SKOV is the international market leader in ventilation and farm management for animal production. The company is launching a new climate and farm management system for layers in conjunction with the VIV Europe 2018.
From a global perspective, eggs are one of the main sources of protein and there is an increasing focus on optimising productivity and ensuring the well-being of the layers.
The optimum temperature for the layers is between 20 and 26°C. These conditions allow them to make the best use of feed and water to produce eggs.
“The annual profit in a correctly ventilated livestock house with 50,000 animals can be approx € 0.50 higher per layer as compared to a livestock house where the temperature is not kept within the optimal range”, says Niels Henrik Lundgaard, Product Manager, SKOV A/S.
SKOV tailors the ventilation solution, no matter if the production is a cage or a non-cage system.
“The ventilation has a significant impact, especially on non-cage production. Layers can move around in the livestock house and look for areas where the climate is optimal”, adds Niels Henrik.
This increases the heat production and puts pressure on the litter and nest areas, as well as on the water and feed system. Thus, it’s important that climate is uniform in the entire livestock house under all conditions!

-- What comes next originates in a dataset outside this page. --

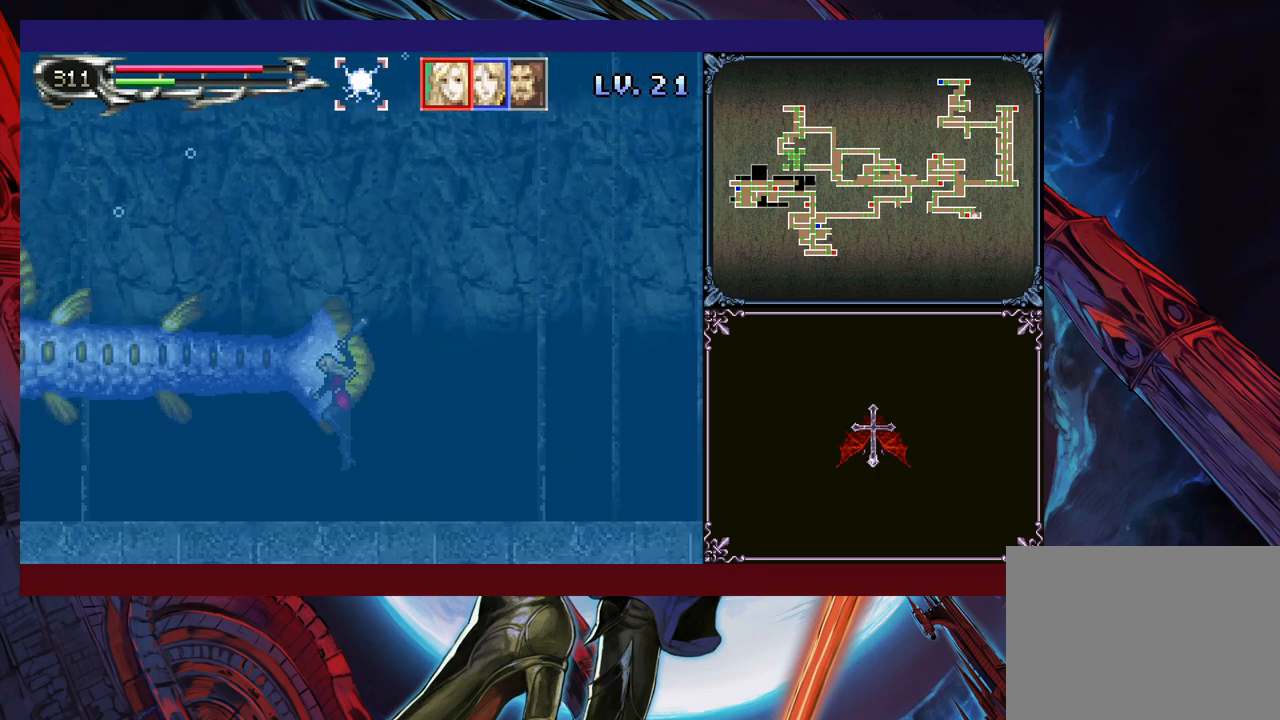
{"buttons": ["B"], "left_stick": "left", "events": [[183, "left_stick", "center"], [350, "left_stick", "left"], [500, "B", "down"]]}
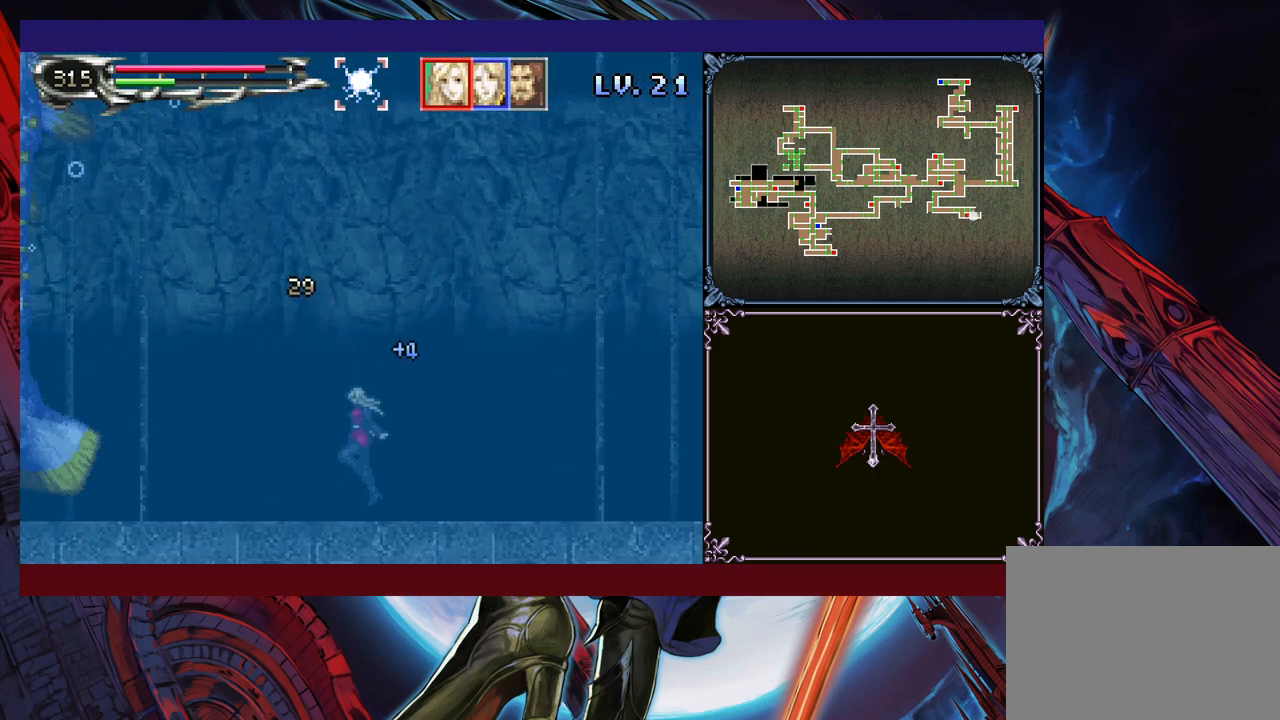
{"buttons": [], "left_stick": "center", "events": [[350, "left_stick", "center"], [400, "B", "up"]]}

“In hot areas, where tunnel ventilation is applied, BlueFan gable fans from SKOV ensure that you can build an extra-long livestock house for production of eggs in cage systems. This is due to the extraordinary pressure stability of the BlueFan. In regard to the investment, longer livestock houses would often be preferable”, says Niels Henrik.
SKOV's climate controller includes production modules tailored for layers with functions that enable systematic monitoring and effective control of the production.
“The information is collected together with the climate data in the controller and the farm management system FarmOnline® and provides a well-founded assessment of the productivity of the livestock house”, says Niels Henrik.
Egg producers, who own several farms, can access FarmOnline data across farms and get a complete overview of their farms and thus enable further development of the business.
“The owner will be able to compare essential production data across the individual houses and farms and concentrate his efforts on the houses and farms where productivity improvements are required”, concludes Niels Henrik.